Are cities different? Patterns of species richness and beta diversity of urban bird communities and regional species assemblages in Europe

2014

Michal Ferenc, Ondřej Sedláček, Roman Fuchs, Marco Dinetti, Maurizio Frassinet, David Storch

DOI: 10.1111/geb.12130


Abstract:

Aim

To compare macroecological patterns between bird communities of European cities and regional species assemblages in the surrounding landscape, and to reveal geographical trends in the urbanization of native avifauna.

Location

Forty-one towns and cities in continental Europe.

Methods

We compiled data on the species richness and community composition of urban avifauna from 41 European city breeding bird atlases, and of species assemblages comprising nine grid cells (each about 50 km × 50 km) from the EBCC Atlas of European Breeding Birds (hereafter regional assemblages). Species–area relationships (SARs), latitudinal trends in diversity and the distance decay of community similarity were compared using regression models (generalized linear models).

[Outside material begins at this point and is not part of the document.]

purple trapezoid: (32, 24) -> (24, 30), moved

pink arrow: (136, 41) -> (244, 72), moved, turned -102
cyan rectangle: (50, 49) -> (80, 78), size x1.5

Observed urban communities were compared with randomly assembled ones to reveal systematic effects of the urban environment on native bird communities across Europe. We employed variance partitioning to quantify the relative effect of environmental parameters and the spatial position of cities on species richness.

Results

The species–area relationships did not differ significantly between cities and regional assemblages. Species richness of both types of communities increased towards higher latitudes, although the relationship was unimodal for regional assemblages, in contrast to cities. The increase in beta diversity with distance was on average less pronounced in cities than in regional assemblages, and was lower between individual cities than between communities of the same size randomly drawn from regional species assemblages. Moreover, average beta diversity was lower in northern cities, which are characterized by a relatively higher proportion of species from regional species pools.

Main conclusions

The species–area relationship and latitudinal trends are largely congruent between cities and the regional assemblages. However, city avifaunas tend to be relatively more uniform across space, revealing biotic homogenization. Urban communities in northern cities are more uniform as a higher proportion of bird species breeds in cities.